KETURA
(Ketu̱ra) [van een grondwoord dat „offerrook brengen” betekent].
Een vrouw van Abraham en de moeder van zes van zijn zonen: Zimran, Joksan, Medan, Midian, Jisbak en Suah, voorvaders van verscheidene Noordarabische volken die ten Z en O van Palestina woonden. — Ge 25:1-4.
In 1 Kronieken 1:32 wordt Ketura uitdrukkelijk als „Abrahams bijvrouw” aangeduid, en naar alle waarschijnlijkheid worden in Genesis 25:6, waar melding wordt gemaakt van de zonen van Abrahams „bijvrouwen”, Ketura en Hagar bedoeld. Ketura was derhalve een echtgenote van ondergeschikte rang en bereikte nimmer dezelfde status als Sara, de moeder van Isaäk, via wie het beloofde Zaad kwam (Ge 17:19-21; 21:2, 3, 12; Heb 11:17, 18).

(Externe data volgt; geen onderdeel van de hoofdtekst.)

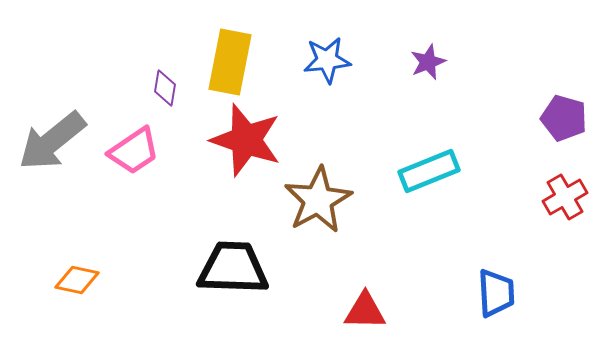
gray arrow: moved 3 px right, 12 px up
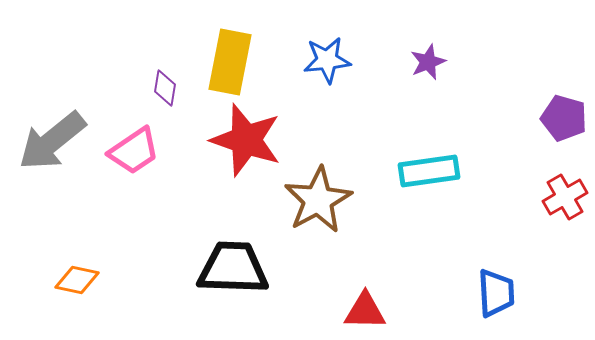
cyan rectangle: rotated 14 degrees clockwise
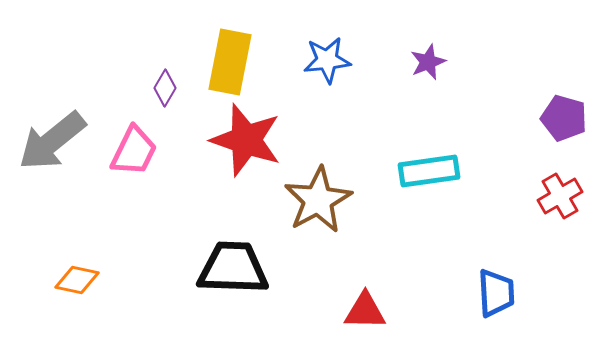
purple diamond: rotated 21 degrees clockwise
pink trapezoid: rotated 30 degrees counterclockwise
red cross: moved 5 px left, 1 px up
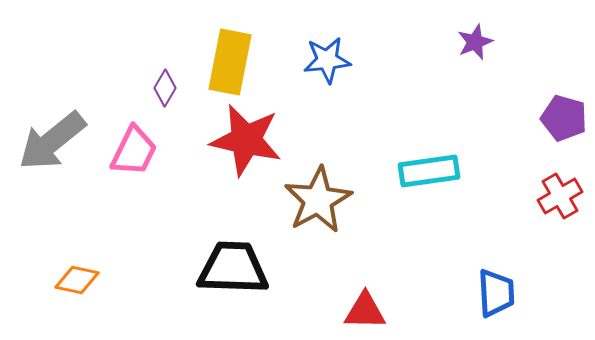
purple star: moved 47 px right, 20 px up
red star: rotated 6 degrees counterclockwise
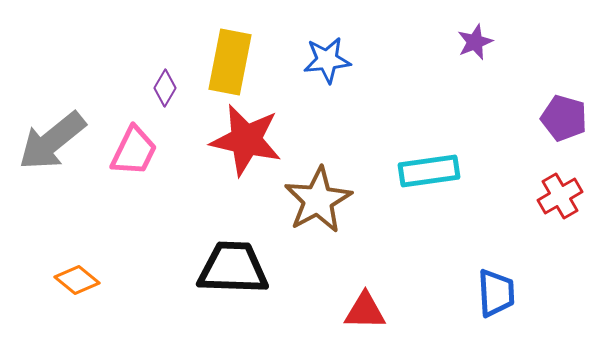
orange diamond: rotated 27 degrees clockwise
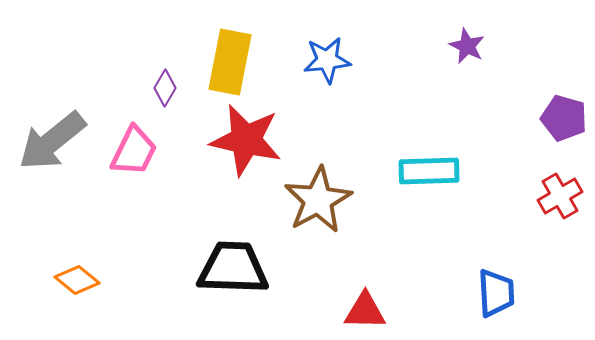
purple star: moved 8 px left, 4 px down; rotated 24 degrees counterclockwise
cyan rectangle: rotated 6 degrees clockwise
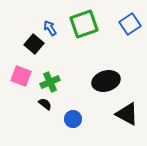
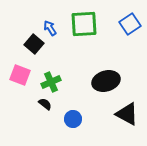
green square: rotated 16 degrees clockwise
pink square: moved 1 px left, 1 px up
green cross: moved 1 px right
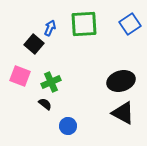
blue arrow: rotated 56 degrees clockwise
pink square: moved 1 px down
black ellipse: moved 15 px right
black triangle: moved 4 px left, 1 px up
blue circle: moved 5 px left, 7 px down
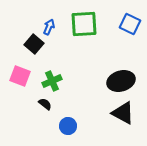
blue square: rotated 30 degrees counterclockwise
blue arrow: moved 1 px left, 1 px up
green cross: moved 1 px right, 1 px up
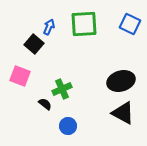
green cross: moved 10 px right, 8 px down
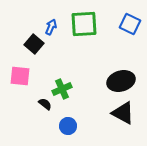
blue arrow: moved 2 px right
pink square: rotated 15 degrees counterclockwise
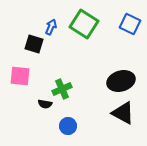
green square: rotated 36 degrees clockwise
black square: rotated 24 degrees counterclockwise
black semicircle: rotated 152 degrees clockwise
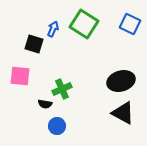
blue arrow: moved 2 px right, 2 px down
blue circle: moved 11 px left
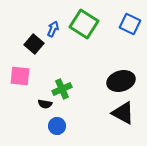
black square: rotated 24 degrees clockwise
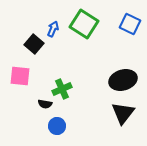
black ellipse: moved 2 px right, 1 px up
black triangle: rotated 40 degrees clockwise
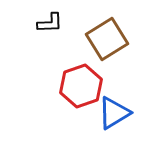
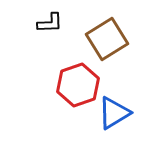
red hexagon: moved 3 px left, 1 px up
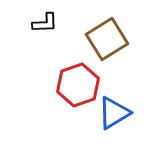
black L-shape: moved 5 px left
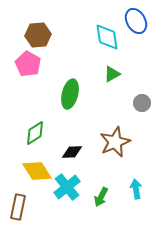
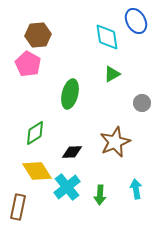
green arrow: moved 1 px left, 2 px up; rotated 24 degrees counterclockwise
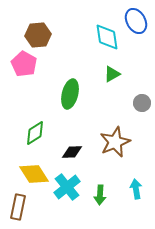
pink pentagon: moved 4 px left
yellow diamond: moved 3 px left, 3 px down
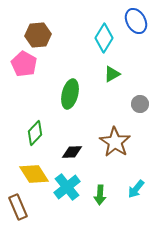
cyan diamond: moved 3 px left, 1 px down; rotated 40 degrees clockwise
gray circle: moved 2 px left, 1 px down
green diamond: rotated 15 degrees counterclockwise
brown star: rotated 16 degrees counterclockwise
cyan arrow: rotated 132 degrees counterclockwise
brown rectangle: rotated 35 degrees counterclockwise
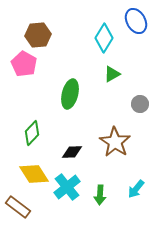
green diamond: moved 3 px left
brown rectangle: rotated 30 degrees counterclockwise
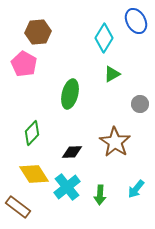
brown hexagon: moved 3 px up
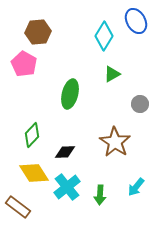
cyan diamond: moved 2 px up
green diamond: moved 2 px down
black diamond: moved 7 px left
yellow diamond: moved 1 px up
cyan arrow: moved 2 px up
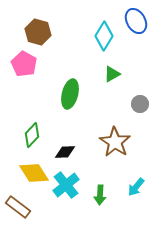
brown hexagon: rotated 20 degrees clockwise
cyan cross: moved 1 px left, 2 px up
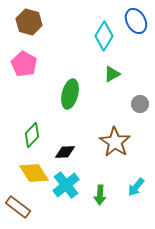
brown hexagon: moved 9 px left, 10 px up
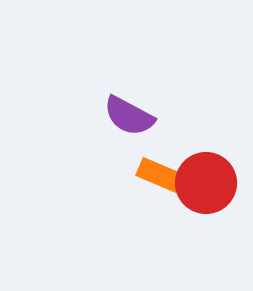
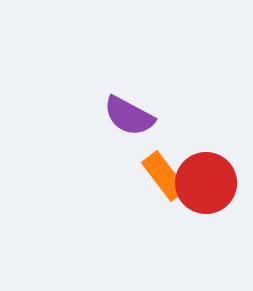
orange rectangle: moved 2 px right; rotated 30 degrees clockwise
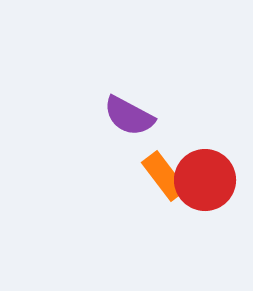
red circle: moved 1 px left, 3 px up
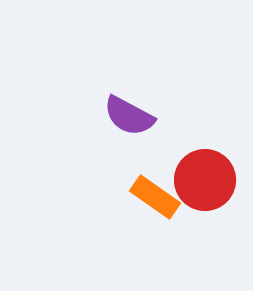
orange rectangle: moved 9 px left, 21 px down; rotated 18 degrees counterclockwise
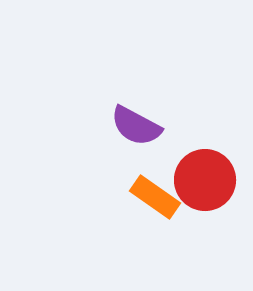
purple semicircle: moved 7 px right, 10 px down
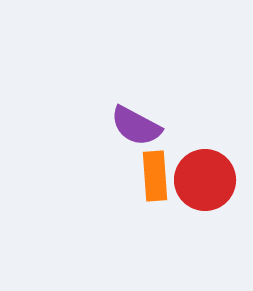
orange rectangle: moved 21 px up; rotated 51 degrees clockwise
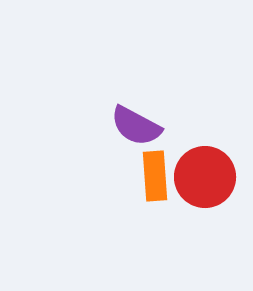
red circle: moved 3 px up
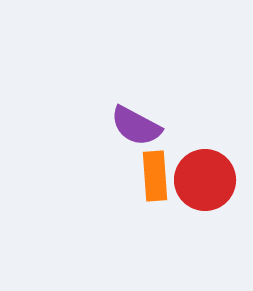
red circle: moved 3 px down
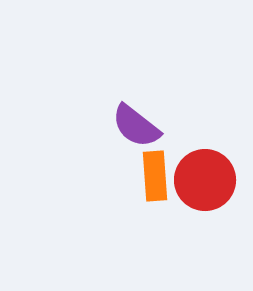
purple semicircle: rotated 10 degrees clockwise
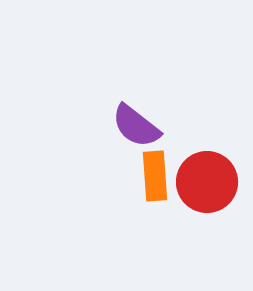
red circle: moved 2 px right, 2 px down
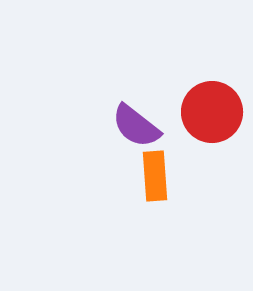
red circle: moved 5 px right, 70 px up
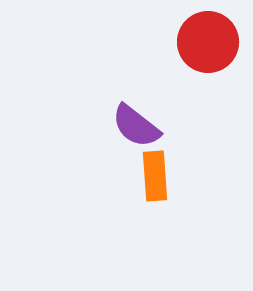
red circle: moved 4 px left, 70 px up
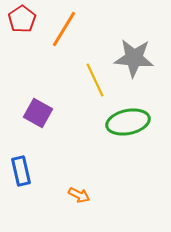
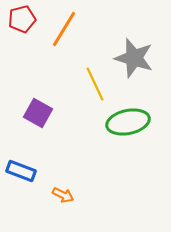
red pentagon: rotated 20 degrees clockwise
gray star: rotated 12 degrees clockwise
yellow line: moved 4 px down
blue rectangle: rotated 56 degrees counterclockwise
orange arrow: moved 16 px left
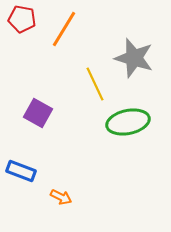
red pentagon: rotated 24 degrees clockwise
orange arrow: moved 2 px left, 2 px down
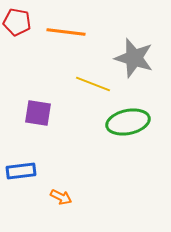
red pentagon: moved 5 px left, 3 px down
orange line: moved 2 px right, 3 px down; rotated 66 degrees clockwise
yellow line: moved 2 px left; rotated 44 degrees counterclockwise
purple square: rotated 20 degrees counterclockwise
blue rectangle: rotated 28 degrees counterclockwise
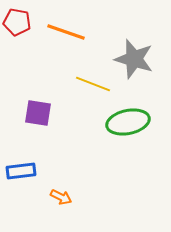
orange line: rotated 12 degrees clockwise
gray star: moved 1 px down
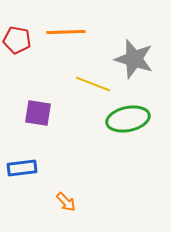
red pentagon: moved 18 px down
orange line: rotated 21 degrees counterclockwise
green ellipse: moved 3 px up
blue rectangle: moved 1 px right, 3 px up
orange arrow: moved 5 px right, 5 px down; rotated 20 degrees clockwise
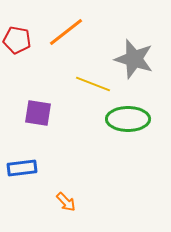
orange line: rotated 36 degrees counterclockwise
green ellipse: rotated 12 degrees clockwise
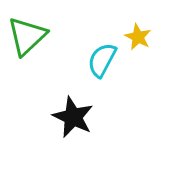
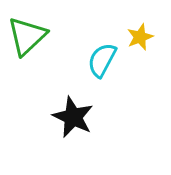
yellow star: moved 2 px right; rotated 24 degrees clockwise
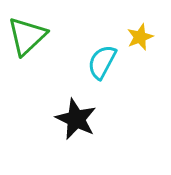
cyan semicircle: moved 2 px down
black star: moved 3 px right, 2 px down
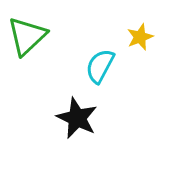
cyan semicircle: moved 2 px left, 4 px down
black star: moved 1 px right, 1 px up
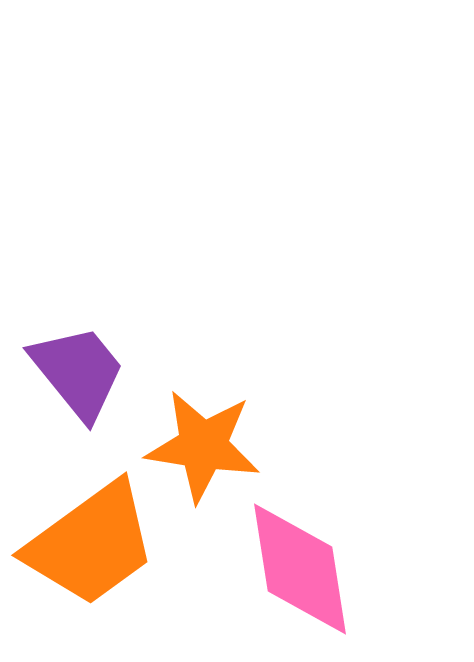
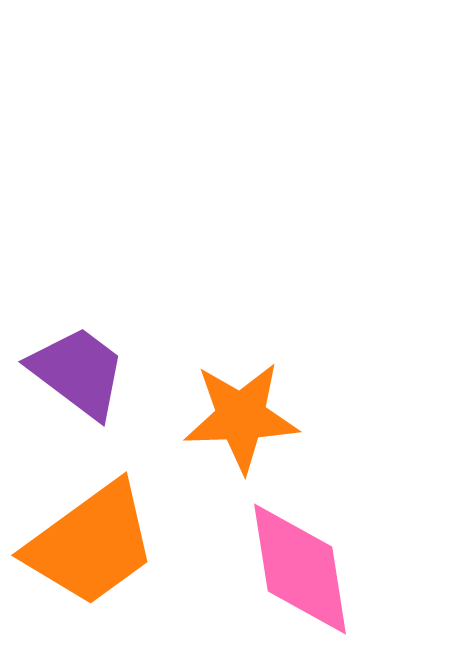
purple trapezoid: rotated 14 degrees counterclockwise
orange star: moved 38 px right, 29 px up; rotated 11 degrees counterclockwise
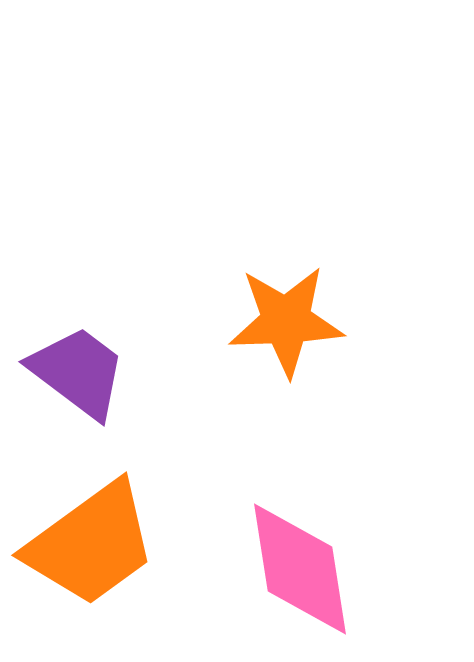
orange star: moved 45 px right, 96 px up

Weliswaar „gaf Abraham alles wat hij had aan Isaäk”, maar aan de zonen van zijn bijvrouwen gaf de patriarch geschenken en zond hen toen „nog tijdens zijn leven weg van zijn zoon Isaäk, naar het oosten, naar het land van het Oosten”. — Ge 25:5, 6.
Sommigen beweren dat Abraham Ketura reeds voor Sara’s dood als bijvrouw had genomen; zij achten het onwaarschijnlijk dat Abraham op de leeftijd van ongeveer 140 jaar nog zes zonen bij één vrouw kon hebben en vervolgens lang genoeg bleef leven om hen te zien opgroeien tot een leeftijd waarop hij hen kon wegzenden. Abraham leefde na Sara’s dood echter nog meer dan 35 jaar, want hij stierf op 175-jarige leeftijd (Ge 25:7, 8). Dus was er vóór zijn dood voldoende tijd om Ketura tot vrouw te nemen, zes zonen bij haar te hebben en hen te zien opgroeien. Ook is het aannemelijk dat Abraham uit consideratie voor Sara’s gevoelens en teneinde te vermijden dat er opnieuw disharmonie in het gezin zou kunnen ontstaan (zoals in verband met Hagar en Ismaël), er waarschijnlijk van heeft afgezien nog tijdens Sara’s leven een bijvrouw te nemen. De volgorde waarin de gebeurtenissen in het boek Genesis vermeld worden, vormt een tamelijk doorslaggevende aanwijzing dat Abraham Ketura na Sara’s dood tot vrouw heeft genomen. — Vgl. Ge 23:1, 2; 24:67; 25:1.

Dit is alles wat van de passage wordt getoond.